Data section Block Start

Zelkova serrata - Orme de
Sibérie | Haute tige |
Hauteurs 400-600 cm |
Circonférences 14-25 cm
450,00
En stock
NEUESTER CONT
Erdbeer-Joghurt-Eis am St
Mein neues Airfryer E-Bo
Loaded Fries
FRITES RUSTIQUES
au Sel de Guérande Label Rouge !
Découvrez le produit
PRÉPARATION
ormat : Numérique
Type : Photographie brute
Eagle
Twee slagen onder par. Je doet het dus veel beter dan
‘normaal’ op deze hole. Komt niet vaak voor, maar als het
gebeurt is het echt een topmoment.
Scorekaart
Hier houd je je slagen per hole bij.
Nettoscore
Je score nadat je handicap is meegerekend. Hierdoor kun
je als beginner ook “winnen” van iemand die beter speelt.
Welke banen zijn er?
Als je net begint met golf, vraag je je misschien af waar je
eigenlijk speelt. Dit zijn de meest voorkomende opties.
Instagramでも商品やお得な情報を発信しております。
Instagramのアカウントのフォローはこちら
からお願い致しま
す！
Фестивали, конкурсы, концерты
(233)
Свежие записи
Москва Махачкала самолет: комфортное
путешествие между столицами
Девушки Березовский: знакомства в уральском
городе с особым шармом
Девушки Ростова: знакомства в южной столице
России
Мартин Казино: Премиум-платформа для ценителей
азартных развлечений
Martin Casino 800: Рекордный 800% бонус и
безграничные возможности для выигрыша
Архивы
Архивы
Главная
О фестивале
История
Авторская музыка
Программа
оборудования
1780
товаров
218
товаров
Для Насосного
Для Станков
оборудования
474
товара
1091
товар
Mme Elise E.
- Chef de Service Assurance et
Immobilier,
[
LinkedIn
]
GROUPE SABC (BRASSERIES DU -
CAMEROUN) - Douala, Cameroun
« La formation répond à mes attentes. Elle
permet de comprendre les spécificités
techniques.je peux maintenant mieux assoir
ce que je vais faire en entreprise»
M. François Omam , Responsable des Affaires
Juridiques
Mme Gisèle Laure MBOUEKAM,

Data section Block End

• [Work instructions] Extract every line of the entries that contains the string "beter". Match case exactly.

• [Response area]
Twee slagen onder par. Je doet het dus veel beter dan
je als beginner ook “winnen” van iemand die beter speelt.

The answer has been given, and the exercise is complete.